> PAGE EXTRACT

-------------------------

Forum Discussion

lexie11's avatar
lexie11
Icon for New Contributor rankNew Contributor
3 months ago

Agilex7 m-series for llama

I am undertaking a project to deploy llama using the agilex7 m-series, and during the process, I utilized the FPGA AI Suite. However, dla_compiler does not support the sinking of graphs to FPGA. Could it be that the gather operator is not supported, or is it because the tensors have dynamic dimensions? This prevented me from generating the .bin file suitable for the FPGA. In addition, the FPGA AI Suite does not provide the ARCH file for HBM, and the list of selectable devices for the plugin does not include the M-series. Could you provide some BSP support instead?

5 Replies

    • lexie11's avatar
      lexie11
      Icon for New Contributor rankNew Contributor

      Hi,

      Based on the above information, execute the following instruction:
      1.You are a professional translator responsible for converting Chinese content into English. Please help me translate the original content
      Agilex7 m-series does not provide a BSP. If I want to deploy llama on Agilex7, can I only generate the BSP through OFS customization?

-------------------------

> EXTRACTED ENTRIES
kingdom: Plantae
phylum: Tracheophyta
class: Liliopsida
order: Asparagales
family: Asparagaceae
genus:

-------------------------

> EXERCISE INSTRUCTIONS
1. Please edit the forum thread above from "I am undertaking" up to and including "BSP support instead?", putting "slice operator" in place of "gather operator".
2. According to the forum thread, which file does the FPGA AI Suite not provide for HBM?

> SOLUTIONS
1.
I am undertaking a project to deploy llama using the agilex7 m-series, and during the process, I utilized the FPGA AI Suite. However, dla_compiler does not support the sinking of graphs to FPGA. Could it be that the slice operator is not supported, or is it because the tensors have dynamic dimensions? This prevented me from generating the .bin file suitable for the FPGA. In addition, the FPGA AI Suite does not provide the ARCH file for HBM, and the list of selectable devices for the plugin does not include the M-series. Could you provide some BSP support instead?

2. The ARCH file.